If we choose to capitalize on them, the beginning of a new school year can offer a myriad of new connections, new experiences, and new learning. Our curiosity can help us to see what we otherwise might ignore and learn what we might otherwise overlook. Our curiosity can help us to “ramp up,” encourage us to more carefully consider how the opening of the school experience affects everyone, whether starting new or returning. This creates a more successful and satisfying start.


Let’s consider five ways we can engage our curiosity to jump start the new year:


First, we might seek out staff members whom we do not know well and start a conversation about engagement activities they use to create connections and momentum in the first days of the year. In just a few conversations, we can gain access to an array of ideas and options upon which we can draw to build meaningful and memorable experiences with our students. Equally important is opening the possibility of forming new relationships. This helps to widen our professional network and strengthen our support system.


Second, we might informally survey colleagues to find at least one new useful strategy for organizing work that can save time and make our professional lives easier, while protecting learning processes. Challenges from the past two years forced us to find new ways to manage our tasks and time. As a result, we can learn more effective ways to share what we have developed and learned. Additionally, organizing tools and tasks for which students can take responsibility, and preparation and process shortcuts can be good places to probe. When we employ our curiosity in this direction, we gain access to innovative ideas and options. This also lends to renewing professional relationships and building bridges for future collaboration.


Third, we might seek out one or more of our most experienced, innovative, and effective colleagues and probe for new insights, ideas, and strategies they have developed to improve learning experiences and outcomes. We may discover they have learned and are perfecting the exact new strategy we need. Even better, they may be looking for someone with whom they can collaborate on further development.
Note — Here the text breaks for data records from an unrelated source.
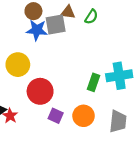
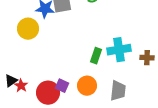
yellow circle: (18, 65) -> (28, 29), moved
red circle: (40, 91) -> (48, 93), moved

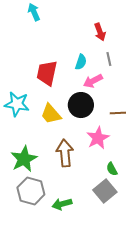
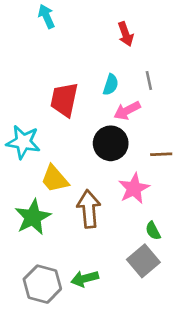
red arrow: (100, 32) -> (126, 34), moved
yellow trapezoid: (51, 114) -> (55, 179), moved
gray hexagon: (31, 191) -> (42, 284), moved

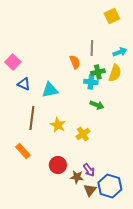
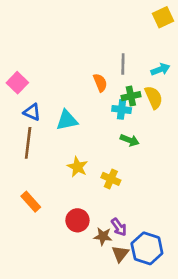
yellow square: (112, 16) -> (163, 17), moved
yellow semicircle: (115, 73) -> (154, 97), turned -42
brown line: (32, 118) -> (28, 143), moved
yellow cross: (83, 134) -> (111, 179), turned -32

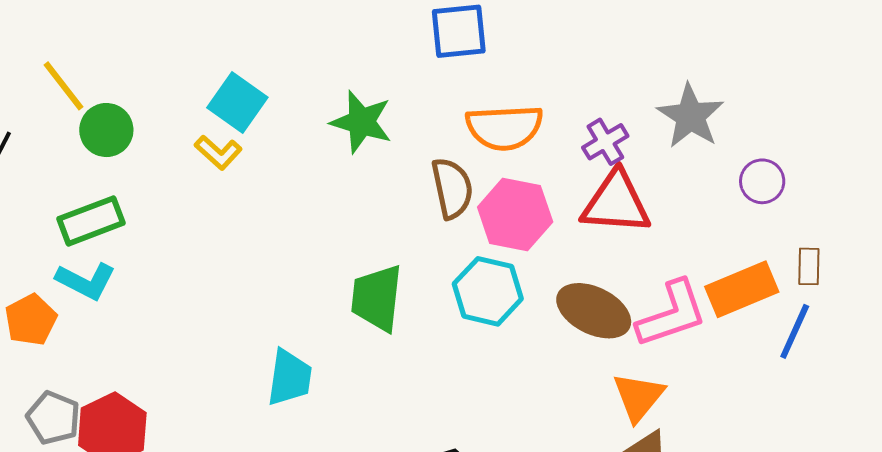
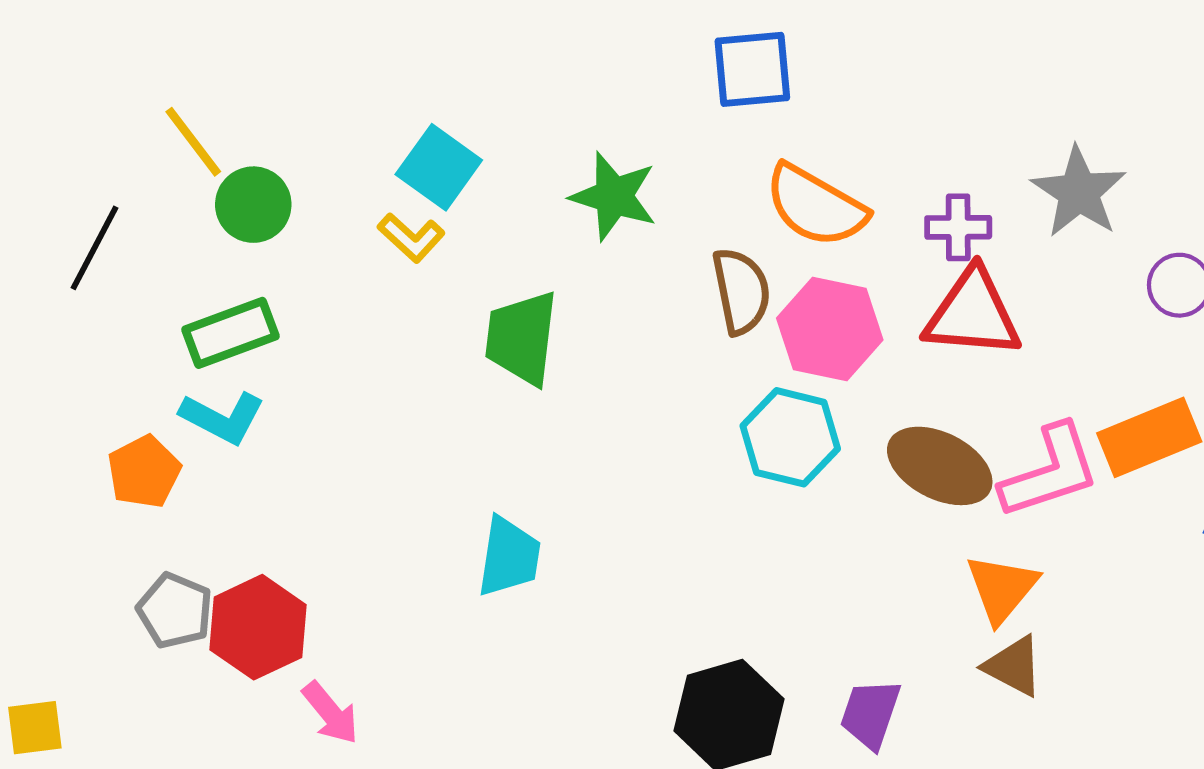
orange semicircle: (504, 127) -> (816, 206), turned 32
purple cross: (605, 142) -> (958, 227), turned 30
green trapezoid: (377, 298) -> (522, 338), moved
Furthermore, what we glean may not be new but may reveal new twists and applications from which our practice can benefit. Of course, our inquiry also communicates our respect for their work, a great message to send a colleague as a new year begins.


Fourth, we can set a goal to discover at least one thing about each of our students that makes them unique. Our search for what makes students unique also will assist our efforts to learn names and collect other information that can help us in our success with them. Of course, the search alone reinforces for us their individual worth and potential, plus each deserves unique recognition. Personal conversations, interviews, or a group activity lend to interesting information collection. Although, if we collect the information through a group activity, we need to follow up with students individually to confirm that we noted and value what they have shared. These student conversations create suitable places to begin forming relationships that grow in strength and influence throughout the year ahead.
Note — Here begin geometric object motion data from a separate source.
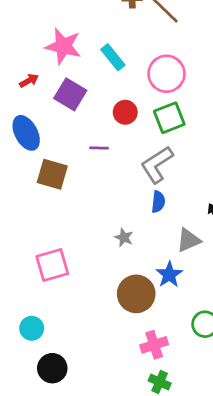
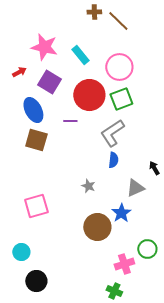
red circle: (125, 112) -> (89, 95), size x1.8
blue ellipse: (26, 133) -> (33, 110), moved
pink cross: (154, 345) -> (124, 264), moved

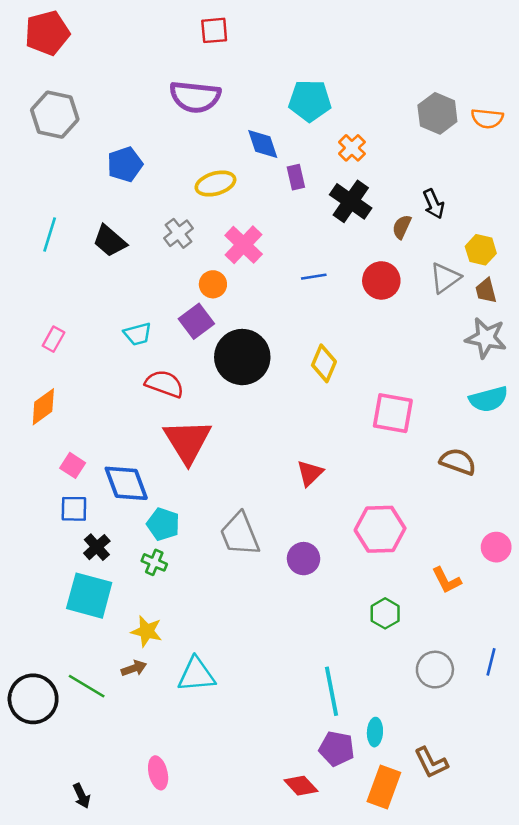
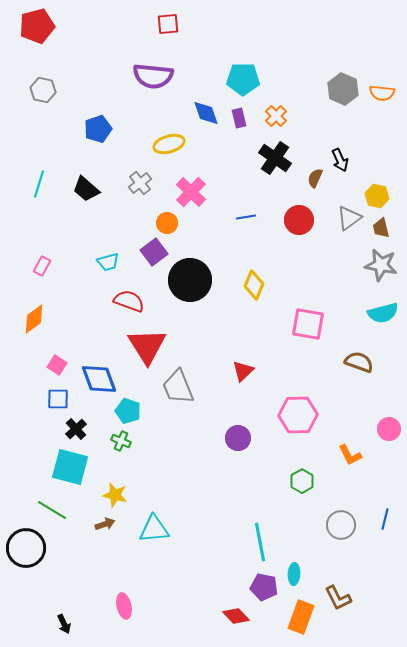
gray hexagon: (55, 115) -> (43, 90), size x0.7
purple rectangle: (296, 177) -> (239, 118), moved
gray trapezoid: (240, 534) -> (178, 387), moved
green line: (87, 686) -> (52, 510), moved

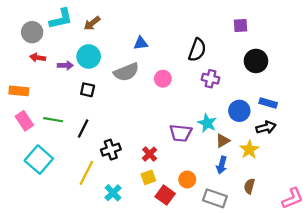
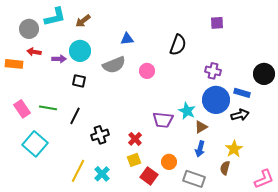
black circle: (256, 61) -> (264, 74), moved
purple cross: (211, 79) -> (213, 71), moved
orange rectangle: (19, 91) -> (14, 64), moved
blue circle: (239, 111) -> (216, 100), size x1.4
yellow star: (249, 150) -> (234, 149), moved
yellow line: (86, 173) -> (78, 171), moved

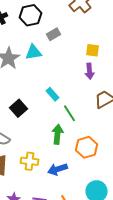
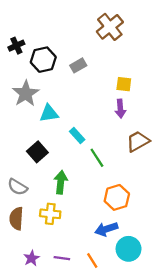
black hexagon: (30, 15) -> (43, 60), moved
cyan triangle: (34, 52) -> (49, 113), moved
green arrow: (58, 134) -> (61, 182), moved
blue arrow: (58, 169) -> (106, 229), moved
Fifth, we can focus our curiosity on those elements and aspects of our work for which we are grateful. Our inquiry might open our eyes to meaningful experiences and relationships that energize us, carry us through tough times, and give us a sense of meaning and purpose. And although the opening of the new year can generate feelings of uncertainty and anxiety, it does present us with occasions to renew and reengage those aspects of our work that bring us satisfaction, pride, and happiness.


One of the unique aspects of teaching is that each year brings new opportunities and allows us to begin anew. By unleashing and engaging our curiosity, we can make the start of the new year even more promising, productive, and purposeful.

Thought for the Week

In response to the uncertainty and disruption in which we find ourselves, researchers and experts say that the number one skill for survival and success in today’s environment is adaptability.